→ **PAGE EXTRACT**

────────────────────

Results of fitting a simulated clinical trial to phases I–III of IMA901. (A) Parameters values for each patient in each phase are drawn from the Gaussian distributions indicated, the means and variances of which were fitted to data. The dendritic cell distribution is an exponential fit to literature data [17]. (B) The number of patients who responded to 0, 1, 2, or 3 peptides in the real and simulated trials of phase I. Error bars for the simulated trial are the standard deviation over three repeats. (C) The probability of a simulated patient responding to each peptide plotted against the total number of responses that the same virtual patient made in phase I. For example, a virtual patient expected to respond to 2.0 peptides has around a 90% chance of responding to GUC-001 and an 80% chance of responding to ADF-002. (D, E) Results of the simulated clinical trials that match phase II (D) and phase III (E). Note that the parameter distributions are different to each other and to phase I, and (*) that the number of patients responding to two or three peptides are combined in the data for IMA901-301 (phase III). The dashed bar is the prediction of the number of patients who respond to 3 peptides in the simulated trial.

Figure 4.

A comparison of the half-lives for each peptide, according to two algorithms ([19, 20]) and measurements by two techniques. The darker the cell shading, the higher the value in that column. ‘Fluorescence’ and ‘BFA’ refer to assays used to measure half-lives, as detailed in Results: Measurement of IMA901 peptide off-rates. Note that the rank order of each peptide differs for each technique, and that the average half-life measured by experiment differs greatly from the predicted values.

Figure 5.

Tests of potential alterations to the intervention design to improve patient responses. Grey bars indicate the observed results of the phase II trial of IMA901. Simulated trial results match these results (as in Fig. 3D) with the parameters specified in Fig. 3A. The yellow bars in each panel indicate how results change with each of the following alterations: (A) the 3 peptides with the fastest measured off-rates are removed, (B) the 4 peptides with the fastest measured off-rates are removed, (C) lymph transit time is reduced from 30 to 10 hours (while also noting that transit times of alternative liposomal vaccine formulations from muscle to lymph are dramatically reduced), and (D) the changes in both B and C.

────────────────────

→ **LISTED RECORDS**
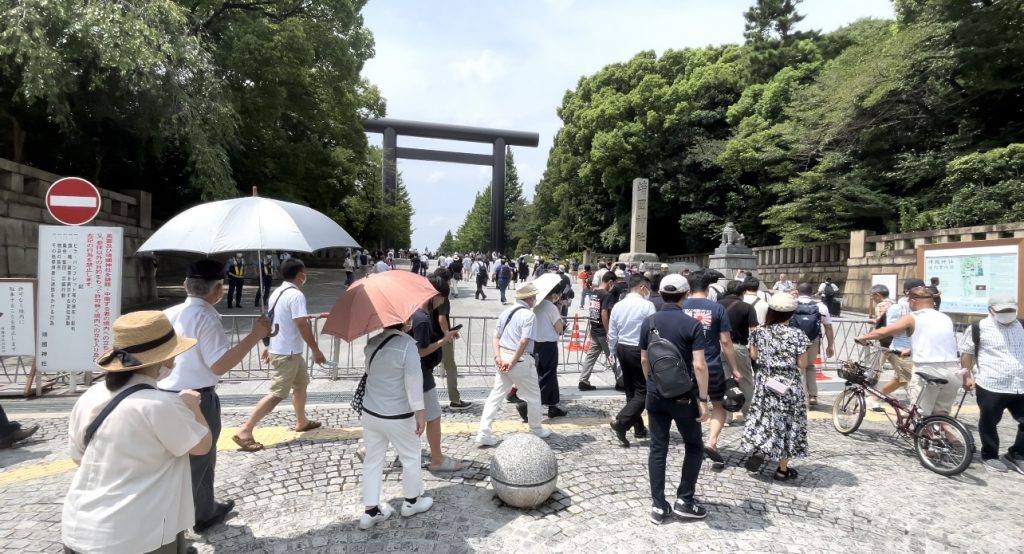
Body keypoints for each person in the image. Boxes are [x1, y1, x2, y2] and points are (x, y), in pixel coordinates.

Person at [62, 311, 212, 554]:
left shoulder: (90, 396)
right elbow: (201, 445)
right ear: (164, 359)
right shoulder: (160, 404)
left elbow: (78, 458)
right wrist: (194, 407)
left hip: (79, 527)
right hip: (138, 535)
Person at [160, 260, 270, 532]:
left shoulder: (167, 313)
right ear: (219, 289)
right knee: (198, 462)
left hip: (164, 395)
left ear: (185, 285)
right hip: (196, 399)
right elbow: (219, 364)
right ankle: (174, 532)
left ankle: (204, 510)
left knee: (190, 460)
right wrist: (255, 335)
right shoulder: (206, 317)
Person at [234, 259, 325, 449]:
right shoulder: (296, 295)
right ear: (300, 275)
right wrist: (316, 350)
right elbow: (301, 323)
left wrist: (270, 345)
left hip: (287, 349)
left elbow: (276, 320)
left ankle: (301, 421)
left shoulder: (277, 292)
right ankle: (245, 429)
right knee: (277, 393)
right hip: (287, 353)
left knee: (301, 385)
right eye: (304, 272)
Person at [641, 274, 710, 523]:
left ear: (660, 293)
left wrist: (653, 383)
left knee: (658, 448)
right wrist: (702, 398)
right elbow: (700, 366)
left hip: (655, 394)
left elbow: (644, 360)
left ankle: (659, 506)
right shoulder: (692, 325)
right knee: (693, 445)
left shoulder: (649, 322)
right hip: (683, 396)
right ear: (686, 294)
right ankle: (685, 500)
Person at [357, 319, 433, 530]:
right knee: (411, 456)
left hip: (371, 411)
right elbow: (413, 381)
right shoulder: (408, 345)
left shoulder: (372, 343)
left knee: (372, 460)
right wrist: (420, 411)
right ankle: (411, 502)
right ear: (406, 323)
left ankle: (370, 512)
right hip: (398, 413)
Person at [855, 287, 961, 417]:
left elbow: (886, 331)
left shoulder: (912, 317)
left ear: (914, 301)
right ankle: (952, 437)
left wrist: (863, 337)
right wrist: (911, 350)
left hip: (928, 369)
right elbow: (937, 341)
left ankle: (926, 432)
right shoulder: (945, 317)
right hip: (953, 370)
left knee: (920, 415)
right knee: (941, 414)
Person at [741, 293, 810, 481]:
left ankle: (761, 446)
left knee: (763, 416)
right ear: (791, 313)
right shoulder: (798, 334)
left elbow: (754, 356)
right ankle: (782, 469)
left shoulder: (759, 332)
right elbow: (802, 363)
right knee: (788, 422)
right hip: (788, 384)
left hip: (765, 381)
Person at [476, 283, 552, 446]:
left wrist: (498, 358)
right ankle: (536, 428)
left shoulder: (506, 312)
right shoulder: (528, 315)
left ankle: (484, 432)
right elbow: (524, 340)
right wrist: (513, 360)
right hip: (520, 358)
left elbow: (495, 337)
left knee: (495, 396)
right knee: (533, 395)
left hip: (502, 356)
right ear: (530, 298)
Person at [960, 295, 1024, 474]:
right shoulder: (978, 328)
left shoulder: (1022, 325)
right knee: (989, 421)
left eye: (1011, 311)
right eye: (1002, 311)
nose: (1007, 314)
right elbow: (967, 352)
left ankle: (1017, 454)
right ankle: (990, 455)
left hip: (1020, 383)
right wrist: (967, 376)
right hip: (991, 383)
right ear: (991, 310)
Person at [683, 272, 742, 464]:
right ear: (708, 289)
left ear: (688, 289)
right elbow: (725, 341)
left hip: (686, 366)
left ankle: (694, 443)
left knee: (691, 406)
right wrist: (734, 367)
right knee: (718, 404)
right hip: (712, 364)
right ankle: (712, 441)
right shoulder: (717, 308)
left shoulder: (681, 306)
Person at [408, 275, 466, 471]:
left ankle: (369, 449)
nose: (443, 302)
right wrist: (444, 340)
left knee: (402, 416)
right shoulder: (422, 319)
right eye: (443, 298)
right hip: (422, 375)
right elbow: (421, 351)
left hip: (411, 374)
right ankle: (437, 459)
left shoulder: (414, 312)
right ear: (435, 295)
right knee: (433, 416)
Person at [608, 274, 656, 446]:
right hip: (639, 349)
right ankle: (622, 422)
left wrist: (613, 351)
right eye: (648, 288)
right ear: (642, 287)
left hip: (622, 347)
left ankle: (638, 427)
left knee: (630, 390)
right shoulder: (647, 305)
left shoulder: (618, 306)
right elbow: (653, 330)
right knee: (644, 390)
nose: (649, 292)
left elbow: (612, 332)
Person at [865, 284, 911, 411]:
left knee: (877, 370)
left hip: (887, 344)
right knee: (902, 374)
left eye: (872, 296)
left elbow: (884, 326)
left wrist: (869, 335)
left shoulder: (881, 305)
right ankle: (874, 397)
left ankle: (872, 396)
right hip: (900, 343)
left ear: (878, 295)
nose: (872, 298)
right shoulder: (896, 303)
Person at [719, 279, 759, 424]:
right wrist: (755, 350)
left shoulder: (717, 305)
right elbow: (754, 331)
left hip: (719, 346)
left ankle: (725, 416)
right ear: (743, 292)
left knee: (725, 380)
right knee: (746, 380)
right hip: (739, 347)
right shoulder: (747, 307)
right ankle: (749, 414)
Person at [432, 269, 471, 411]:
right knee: (451, 368)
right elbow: (442, 318)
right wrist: (447, 334)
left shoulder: (429, 295)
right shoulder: (443, 297)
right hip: (441, 338)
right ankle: (455, 400)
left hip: (430, 336)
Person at [792, 283, 836, 407]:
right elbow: (828, 327)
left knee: (799, 368)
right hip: (813, 340)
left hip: (795, 340)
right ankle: (812, 395)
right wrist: (830, 345)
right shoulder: (821, 306)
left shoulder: (792, 304)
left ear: (798, 292)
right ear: (812, 292)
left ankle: (800, 397)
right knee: (810, 366)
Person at [578, 271, 622, 392]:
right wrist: (609, 331)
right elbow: (604, 312)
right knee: (612, 356)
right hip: (603, 330)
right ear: (610, 282)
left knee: (591, 356)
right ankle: (621, 381)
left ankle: (583, 380)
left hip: (594, 329)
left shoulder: (594, 293)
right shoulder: (606, 295)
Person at [533, 283, 568, 418]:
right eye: (558, 294)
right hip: (548, 344)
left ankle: (553, 405)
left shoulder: (536, 304)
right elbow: (559, 328)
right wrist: (562, 323)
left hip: (535, 343)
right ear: (554, 294)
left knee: (540, 373)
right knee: (549, 374)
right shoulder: (551, 307)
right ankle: (530, 403)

────────────────────

→ **WHAT YOU NEED TO DO**
1. Answer these questions from the IMA901 figure captions:
(a) What do the error bars for the simulated phase I trial represent?
(b) What do "Fluorescence" and "BFA" refer to?
(c) In alteration (C), what is lymph transit time reduced from and to?
2. Please reproduce the IMA901 figure captions from the part that opens with the words "Tests of potential" through the part that closes with "both B and C.".
3. Rewrite the paragraph of the IMA901 figure captions beginning "A comparison of the half-lives" as a bulleted list that keeps its main facts.

→ **ACTIVITY ANSWERS**
1.
(a) The standard deviation over three repeats.
(b) The assays used to measure half-lives.
(c) From 30 hours to 10 hours.

2.
Tests of potential alterations to the intervention design to improve patient responses. Grey bars indicate the observed results of the phase II trial of IMA901. Simulated trial results match these results (as in Fig. 3D) with the parameters specified in Fig. 3A. The yellow bars in each panel indicate how results change with each of the following alterations: (A) the 3 peptides with the fastest measured off-rates are removed, (B) the 4 peptides with the fastest measured off-rates are removed, (C) lymph transit time is reduced from 30 to 10 hours (while also noting that transit times of alternative liposomal vaccine formulations from muscle to lymph are dramatically reduced), and (D) the changes in both B and C.

3.
- Compares each peptide's half-life as predicted by two algorithms ([19, 20]) and as measured by two techniques.
- Darker cell shading means a higher value in that column.
- "Fluorescence" and "BFA" are the assays used to measure half-lives, as detailed in Results: Measurement of IMA901 peptide off-rates.
- The rank order of each peptide differs for each technique.
- The average half-life measured by experiment differs greatly from the predicted values.